The current outlook for Bitcoin (BTC) is heavily bearish, with the path of least resistance pointing toward a primary price target in the $42,000 - $48,000 range. Investors should avoid "buying the dip" or opening long positions now, as market makers are actively hunting liquidation clusters created by over-leveraged retail traders. If you are looking for short-term relief bounces to hedge or scalp, monitor the $61,800 and $60,300 levels, but maintain an overall downward bias. Avoid Altcoins like SUI and ICP entirely, as they lack the liquidity to withstand the current sell-off and typically suffer much steeper losses than Bitcoin. Stay "risk-off" and preserve capital until institutional outflows from ETFs like IBIT reverse and global macroeconomic tensions stabilize.
The analyst maintains a heavily bearish outlook on Bitcoin, citing a "straight line" sell-off from $74,000 and predicting that the market is not yet finished with its downward trajectory. The primary driver is a combination of spot selling pressure, liquidations of over-leveraged long positions, and deteriorating macroeconomic conditions.
• Price Targets: - Primary Target: The mid-40s range ($42,000 - $48,000). - Immediate Support: $60,300 is identified as a crucial level based on "dwell time" (historical volume). - Short-term Targets: $61,800 and $60,350 are areas where the analyst expects temporary bounces. • Market Sentiment: Extremely bearish. The analyst describes the current state as "roller skating downhill without experience" and believes the "path of least resistance" is down. • Key Indicators: - Spot CVD (Cumulative Volume Delta): Spot selling is leading the market. The analyst emphasizes that futures cannot manipulate the market upward if spot continues to sell. - Liquidation Clusters: Massive amounts of long liquidations are still being "hunted" by market makers. - Dwell Blocks: Horizontal levels where price has historically spent the most time are used for support/resistance rather than vertical trend lines.
• Avoid "Aping" into Longs: The analyst warns that as long as retail investors keep trying to catch the bottom by opening long positions, market makers will continue to pressure the price lower to liquidate them. • The "Trend is Your Friend": Do not fight the downward momentum. The analyst is currently holding a massive short position from the $82,000 (structure high) level. • Hedging Strategy: For those in profitable shorts, the analyst suggests "laddering" small long scalps at $61,800 and $60,300 to protect mental capital and offset funding fees, but not as a change in overall bias. • Watch the Stock Market: If the US stock market "rolls over" and turns red, it will act as an even bigger catalyst for Bitcoin to drop further.
The analyst expresses a strong refusal to trade or recommend altcoins in the current environment.
• General Sentiment: Bearish/Avoidance. • Sui (SUI): Specifically mentioned that he "does not touch" it and has no entry price. • Internet Computer (ICP): Criticized as having one of the "most abysmal charts" since launch. • Risk Factor: Altcoins are currently "wrecking" investors. The analyst specializes in Bitcoin only because the liquidity allows for larger position sizes without the extreme volatility/risk of alts during a dump.
• Capital Preservation: The recommendation is to stay away from altcoins during this period of Bitcoin instability, as they typically drop significantly harder than Bitcoin when the market bleeds.
Several broader factors are contributing to the bearish thesis for the crypto market.

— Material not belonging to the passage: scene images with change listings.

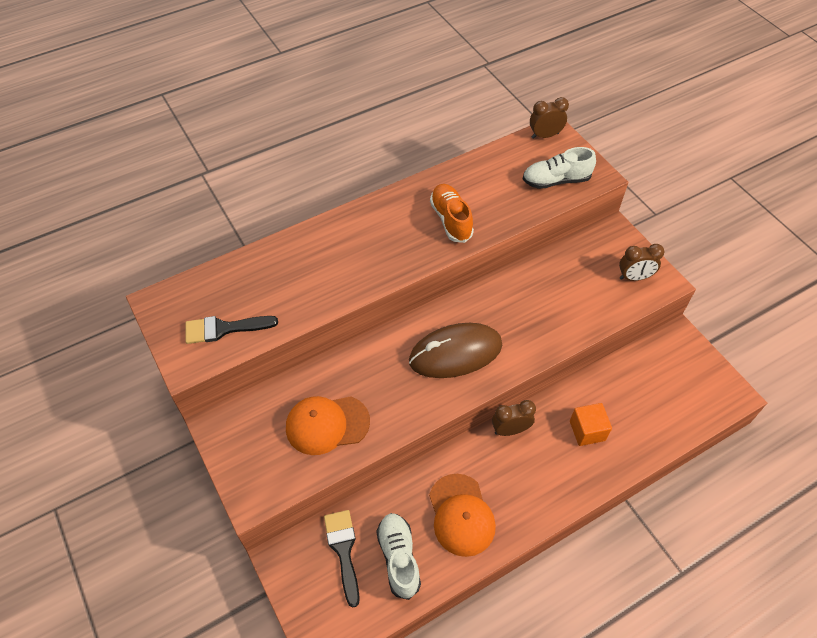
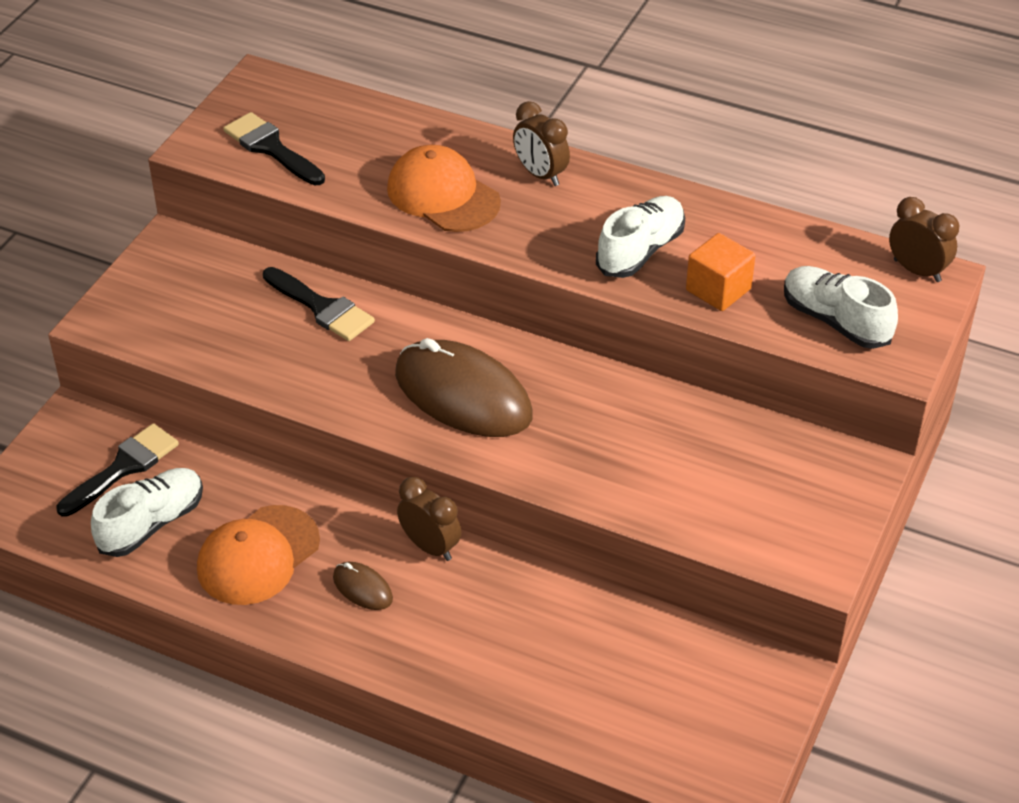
camera: 55 degrees right, 10 degrees down
(327, 424) = (249, 331): orange cap -> orange cap (443, 195)
(338, 379) = (321, 307): none -> black brush
(451, 220) = (640, 251): orange shoe -> white shoe
(518, 477) = (362, 588): none -> brown mouse
(587, 431) = (503, 632): orange cube -> orange cube (718, 289)
(634, 277) = (792, 527): brown clock -> brown clock (540, 174)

• Institutional Outflows: Mention of IBIT (BlackRock ETF) seeing outflows and a lack of spot demand. • MicroStrategy (MSTR): The analyst views Michael Saylor’s massive Bitcoin position as a "danger" to the market, noting that if he is not actively buying, the "spot pressure" disappears. • Geopolitical Tensions: War (specifically mentioning Iran) and global inflation are causing investors to "risk off" and move money into dividends or safer assets. • Regulatory Pressure (MiCA): New European regulations (MiCA) are forcing users to move funds off exchanges, thinning out order books and reducing available liquidity.
• Wait for Fundamental Change: A market bottom is a process, not a "flip of a switch." The analyst suggests that until there is a fundamental shift in the economy or geopolitics, the market will remain under pressure. • Monitor "Money Flow": Use tools (like the mentioned FlowX) to track where actual money is moving rather than relying on lagging indicators like RSI or MACD, which the analyst claims can stay "oversold" for weeks during a crash.